I would like every record below transcribed exactly as it is.

• • •

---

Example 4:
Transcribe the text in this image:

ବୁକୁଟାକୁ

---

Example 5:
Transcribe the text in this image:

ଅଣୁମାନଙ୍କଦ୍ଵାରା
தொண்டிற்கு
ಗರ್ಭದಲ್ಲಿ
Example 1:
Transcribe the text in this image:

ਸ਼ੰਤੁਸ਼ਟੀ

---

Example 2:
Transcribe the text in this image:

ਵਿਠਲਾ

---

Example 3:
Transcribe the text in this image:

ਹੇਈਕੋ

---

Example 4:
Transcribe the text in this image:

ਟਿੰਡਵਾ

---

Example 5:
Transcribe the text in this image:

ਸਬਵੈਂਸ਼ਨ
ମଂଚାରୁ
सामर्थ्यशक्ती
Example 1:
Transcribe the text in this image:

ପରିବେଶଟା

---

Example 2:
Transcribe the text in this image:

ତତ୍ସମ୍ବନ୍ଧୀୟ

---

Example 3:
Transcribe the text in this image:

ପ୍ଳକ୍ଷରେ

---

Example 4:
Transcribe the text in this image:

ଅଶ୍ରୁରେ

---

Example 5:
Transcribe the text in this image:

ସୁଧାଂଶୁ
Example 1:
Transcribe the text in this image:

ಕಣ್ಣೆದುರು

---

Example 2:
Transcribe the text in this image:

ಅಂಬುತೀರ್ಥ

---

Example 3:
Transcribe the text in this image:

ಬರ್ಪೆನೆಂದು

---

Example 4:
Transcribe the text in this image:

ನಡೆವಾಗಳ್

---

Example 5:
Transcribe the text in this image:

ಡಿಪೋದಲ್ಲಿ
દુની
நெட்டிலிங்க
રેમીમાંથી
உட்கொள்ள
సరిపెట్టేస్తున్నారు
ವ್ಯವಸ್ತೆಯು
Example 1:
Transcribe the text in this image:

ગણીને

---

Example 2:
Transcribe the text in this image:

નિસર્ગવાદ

• • •

● **Solution to this exercise**:
---

Example 4:
Transcribe the text in this image:

ବୁକୁଟାକୁ

---

Example 5:
Transcribe the text in this image:

ଅଣୁମାନଙ୍କଦ୍ଵାରା
தொண்டிற்கு
ಗರ್ಭದಲ್ಲಿ
Example 1:
Transcribe the text in this image:

ਸ਼ੰਤੁਸ਼ਟੀ

---

Example 2:
Transcribe the text in this image:

ਵਿਠਲਾ

---

Example 3:
Transcribe the text in this image:

ਹੇਈਕੋ

---

Example 4:
Transcribe the text in this image:

ਟਿੰਡਵਾ

---

Example 5:
Transcribe the text in this image:

ਸਬਵੈਂਸ਼ਨ
ମଂଚାରୁ
सामर्थ्यशक्ती
Example 1:
Transcribe the text in this image:

ପରିବେଶଟା

---

Example 2:
Transcribe the text in this image:

ତତ୍ସମ୍ବନ୍ଧୀୟ

---

Example 3:
Transcribe the text in this image:

ପ୍ଳକ୍ଷରେ

---

Example 4:
Transcribe the text in this image:

ଅଶ୍ରୁରେ

---

Example 5:
Transcribe the text in this image:

ସୁଧାଂଶୁ
Example 1:
Transcribe the text in this image:

ಕಣ್ಣೆದುರು

---

Example 2:
Transcribe the text in this image:

ಅಂಬುತೀರ್ಥ

---

Example 3:
Transcribe the text in this image:

ಬರ್ಪೆನೆಂದು

---

Example 4:
Transcribe the text in this image:

ನಡೆವಾಗಳ್

---

Example 5:
Transcribe the text in this image:

ಡಿಪೋದಲ್ಲಿ
દુની
நெட்டிலிங்க
રેમીમાંથી
உட்கொள்ள
సరిపెట్టేస్తున్నారు
ವ್ಯವಸ್ತೆಯು
Example 1:
Transcribe the text in this image:

ગણીને

---

Example 2:
Transcribe the text in this image:

નિસર્ગવાદ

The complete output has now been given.